═══ INPUT DATA ═══
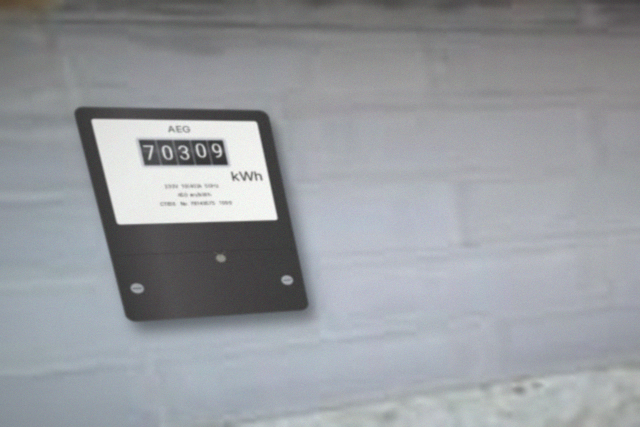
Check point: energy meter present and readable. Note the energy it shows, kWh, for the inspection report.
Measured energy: 70309 kWh
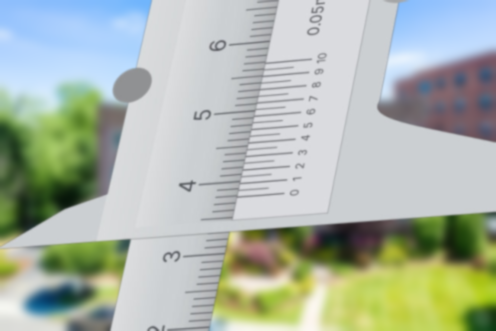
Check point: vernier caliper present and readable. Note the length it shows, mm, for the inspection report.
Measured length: 37.8 mm
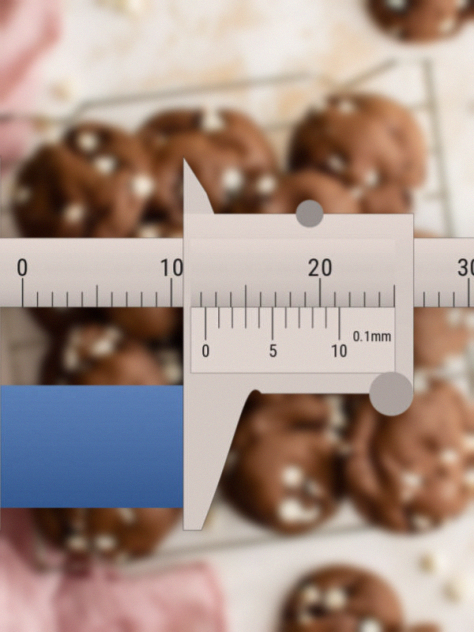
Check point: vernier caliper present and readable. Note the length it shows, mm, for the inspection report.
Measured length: 12.3 mm
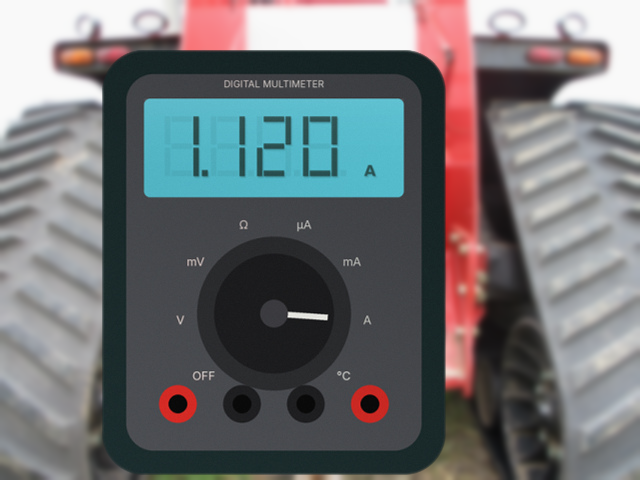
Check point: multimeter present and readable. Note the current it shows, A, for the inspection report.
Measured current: 1.120 A
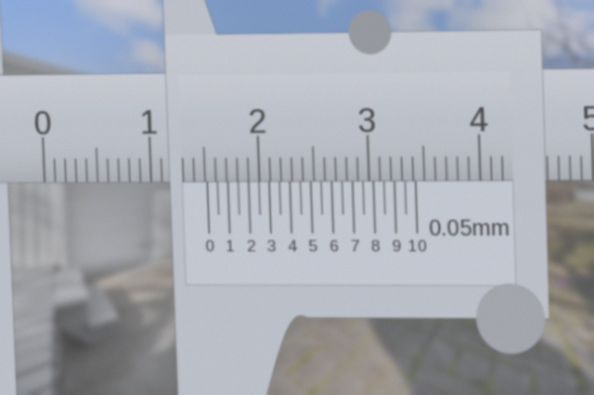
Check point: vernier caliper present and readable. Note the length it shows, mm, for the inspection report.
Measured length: 15.2 mm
═══
TO-DO ITEM
State how many lines of the data above contain the word "current". Give only the number.

OUTPUT BELOW
2